▶ [WHAT YOU SHOULD DO]: Retype all data exactly as given. Pictures should not be retyped.

▶ [MATERIAL PROVIDED]:
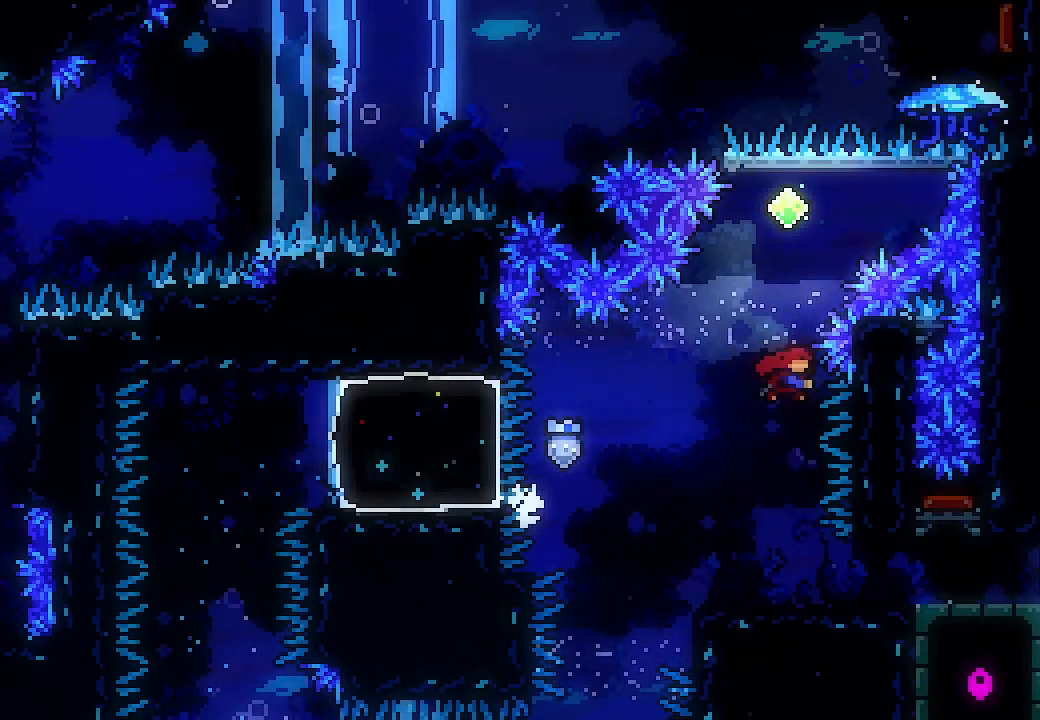
{"buttons": ["X", "L2", "DPAD_UP", "DPAD_RIGHT"], "left_stick": "center", "events": [[167, "X", "up"], [200, "DPAD_UP", "up"], [300, "DPAD_RIGHT", "down"], [300, "DPAD_UP", "down"], [333, "X", "down"]]}
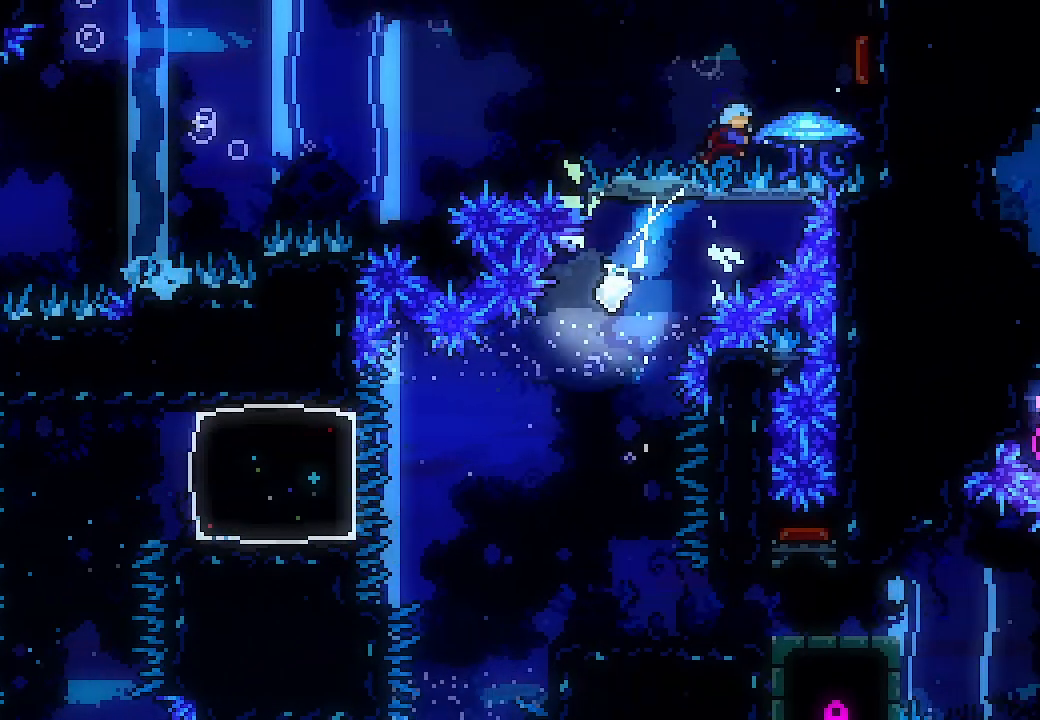
{"buttons": ["L2", "DPAD_UP"], "left_stick": "center", "events": [[367, "X", "up"], [500, "DPAD_RIGHT", "up"]]}
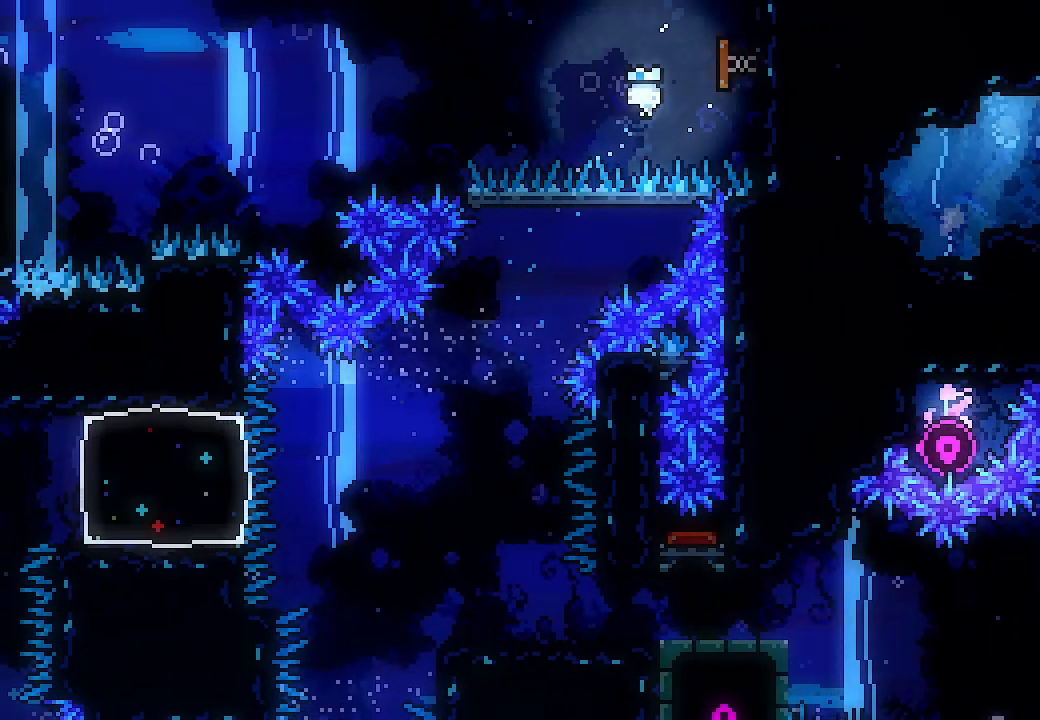
{"buttons": ["L2", "DPAD_UP", "DPAD_LEFT"], "left_stick": "center", "events": [[33, "DPAD_LEFT", "down"]]}
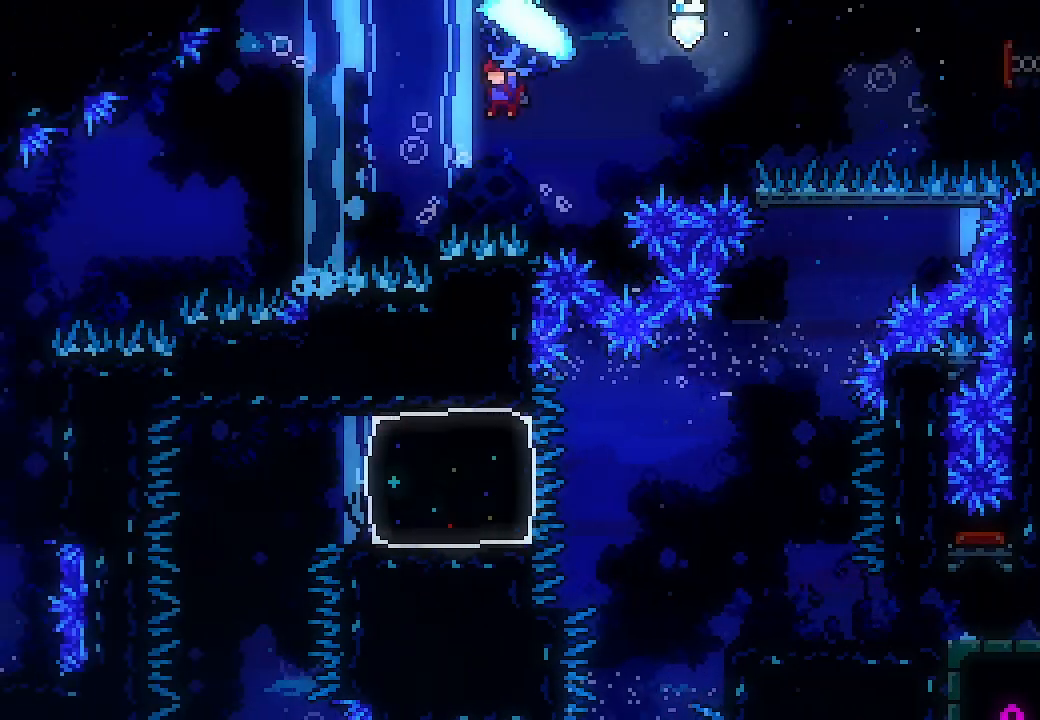
{"buttons": ["L2"], "left_stick": "center", "events": [[133, "DPAD_LEFT", "up"], [133, "DPAD_UP", "up"], [333, "DPAD_LEFT", "down"], [333, "DPAD_UP", "down"], [467, "DPAD_LEFT", "up"], [500, "DPAD_UP", "up"]]}
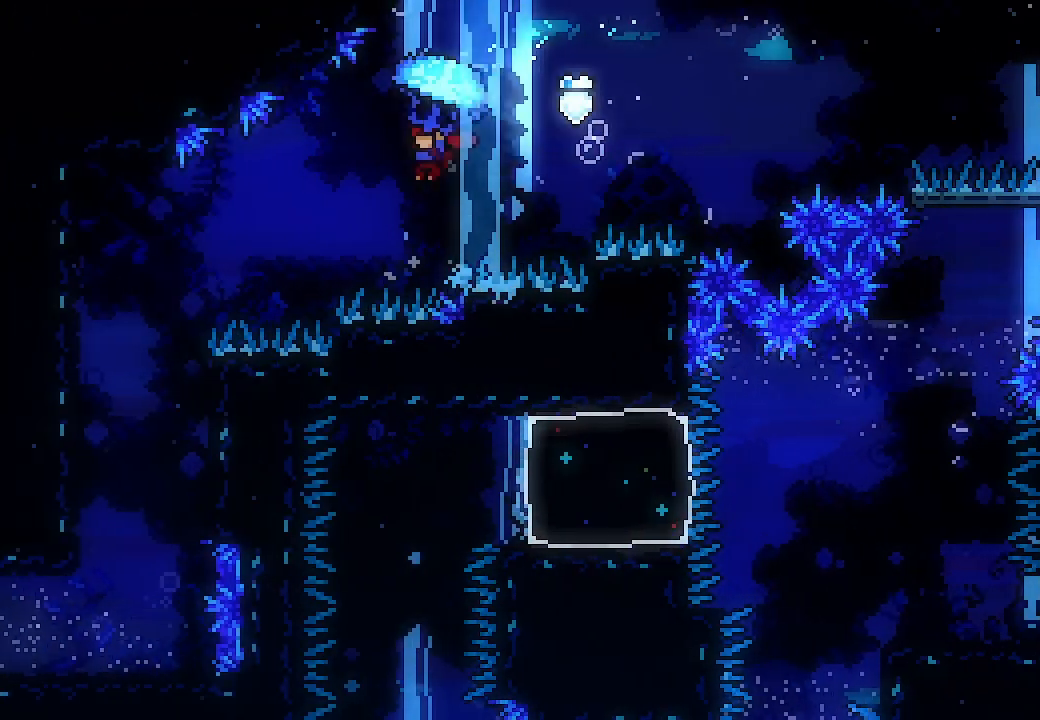
{"buttons": ["L2", "DPAD_UP", "DPAD_LEFT"], "left_stick": "center", "events": [[200, "DPAD_LEFT", "down"], [233, "DPAD_UP", "down"]]}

▶ [EXERCISE RESPONSE]:
{"buttons": ["X", "L2", "DPAD_UP", "DPAD_RIGHT"], "left_stick": "center", "events": [[167, "X", "up"], [200, "DPAD_UP", "up"], [300, "DPAD_RIGHT", "down"], [300, "DPAD_UP", "down"], [333, "X", "down"]]}
{"buttons": ["L2", "DPAD_UP"], "left_stick": "center", "events": [[367, "X", "up"], [500, "DPAD_RIGHT", "up"]]}
{"buttons": ["L2", "DPAD_UP", "DPAD_LEFT"], "left_stick": "center", "events": [[33, "DPAD_LEFT", "down"]]}
{"buttons": ["L2"], "left_stick": "center", "events": [[133, "DPAD_LEFT", "up"], [133, "DPAD_UP", "up"], [333, "DPAD_LEFT", "down"], [333, "DPAD_UP", "down"], [467, "DPAD_LEFT", "up"], [500, "DPAD_UP", "up"]]}
{"buttons": ["L2", "DPAD_UP", "DPAD_LEFT"], "left_stick": "center", "events": [[200, "DPAD_LEFT", "down"], [233, "DPAD_UP", "down"]]}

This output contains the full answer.